Griot knew that there were people in the camp with this knowledge, or some, but he did not want to discourage Dann’s interest, so he said, ‘I’ll send for Leta. Donna can keep watch on Mara’s child.’

Dann said, ‘If Shabis goes back to Agre, the child could go with him.’

Griot repeated what Shabis had said.

‘Then … that’s it,’ said Dann, shaking off these problems, because they were too much for him – as Griot could see.

Dann walked to his quarters, with that cautious steadiness people use when they are afraid of falling. The snow dog went with him.

Griot sat on in the empty hall. The airy apertures of its upper parts showed a light snow whirling about the sky.

Snow: and that mass of people out there he was responsible for might never have seen it. Against extreme cold all they had was fleecy red blankets. Soon they would be streaming into the hall to complain: and so it was, in they came. How were they to make fires when there was no firewood, and reeds burned so fast they were ash before they gave out warmth? Well, it made a change from the problem of too many people in too small a space.
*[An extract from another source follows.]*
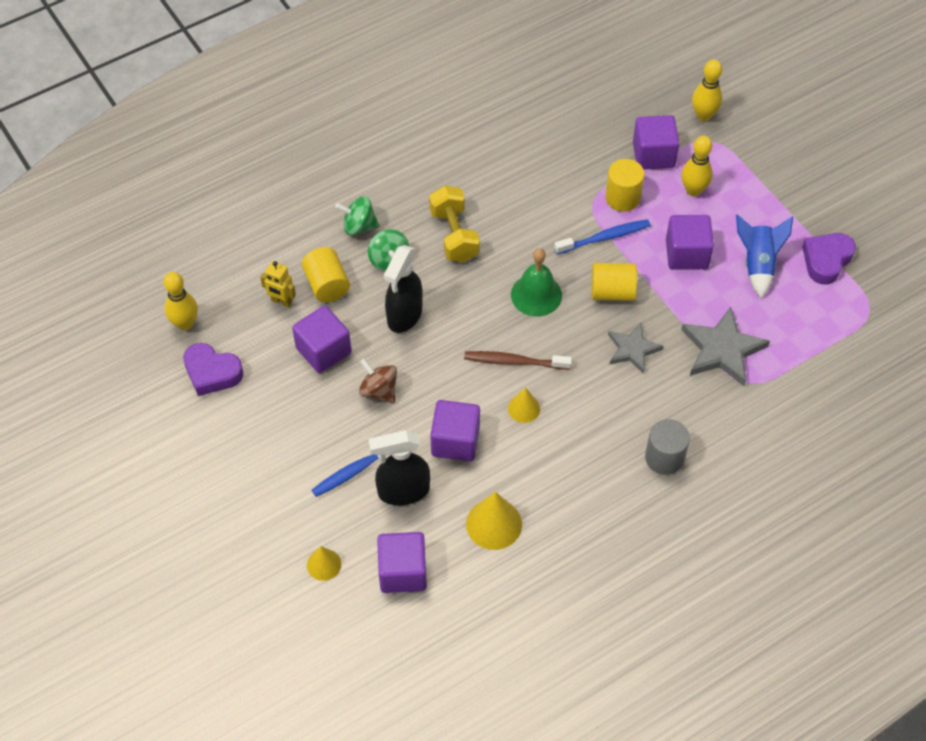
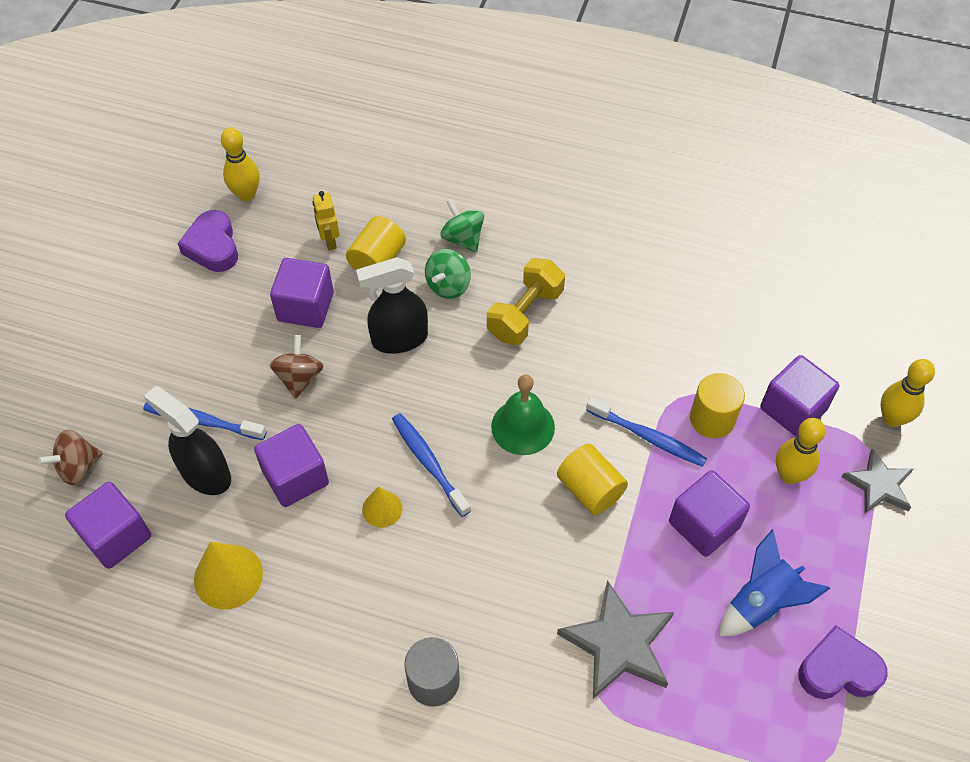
camera: 50 degrees right, 0 degrees up
yellow cone [307,546,341,581] -> brown spinning top [38,429,102,485]
brown toothbrush [464,351,572,370] -> blue toothbrush [392,413,471,517]
grey star [608,323,664,374] -> grey star moved to [842,448,913,513]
He was expecting Dann to rejoin him: it was his need that made him think so. So much weight on him, Griot, so many difficulties. But Dann did not emerge and when Griot went to see, he was lying as still as a stunned fish and seemed hardly to breathe. The guards were dozing, the snow dog lying stretched out asleep beside him.

It occurred to Griot that he must postpone his expectations of Dann. Perhaps next day, or the next … Griot had plenty to think about. He was rehearsing how he would report his discoveries.

When Dann had gone on his walk to the east, Griot had decided to explore the Centre’s resources. This plan lasted a day or two. Griot had had no idea of the vastness of the place: it would take too long. It was immediately obvious that some parts had been so thoroughly plundered there was nothing to hope for from them. Halls so long and wide you could hardly see their edges, were empty: these had held guns, weapons, of the kind to be seen in armies in every part of Ifrik. What had been left were samples of what had gone. In a space that could have housed an army would be displayed a single sword of workmanship which no one could match now: a musket; a bow made of unknown wood; guns Griot had seen in use, that fired iron balls; but of course many of these had gone too. Empty halls: and the need for space. But these vast spaces had leaking roofs and in some places puddles that were not from the roof: excuse enough not to put them into use. The sheds and huts the soldiers lived in were drier and warmer than these frigid leaking halls. Many of the fugitives and outcasts that had found hiding places in the Centre had sneaked themselves places in the soldiers’ camp and Griot pretended ignorance.

Other halls, as vast, were full of artefacts whose use was now known, and stood in a crammed order that had not been touched for – but Griot did not enjoy talk of thousands of years.

The places that interested him had machines that he believed might be copied and used now, for agriculture, or boats of intriguing designs. He put some soldiers on to examine all these, and found – not for the first time – what a treasure of expertise and skills were in that crowd of runaways out there, now his army.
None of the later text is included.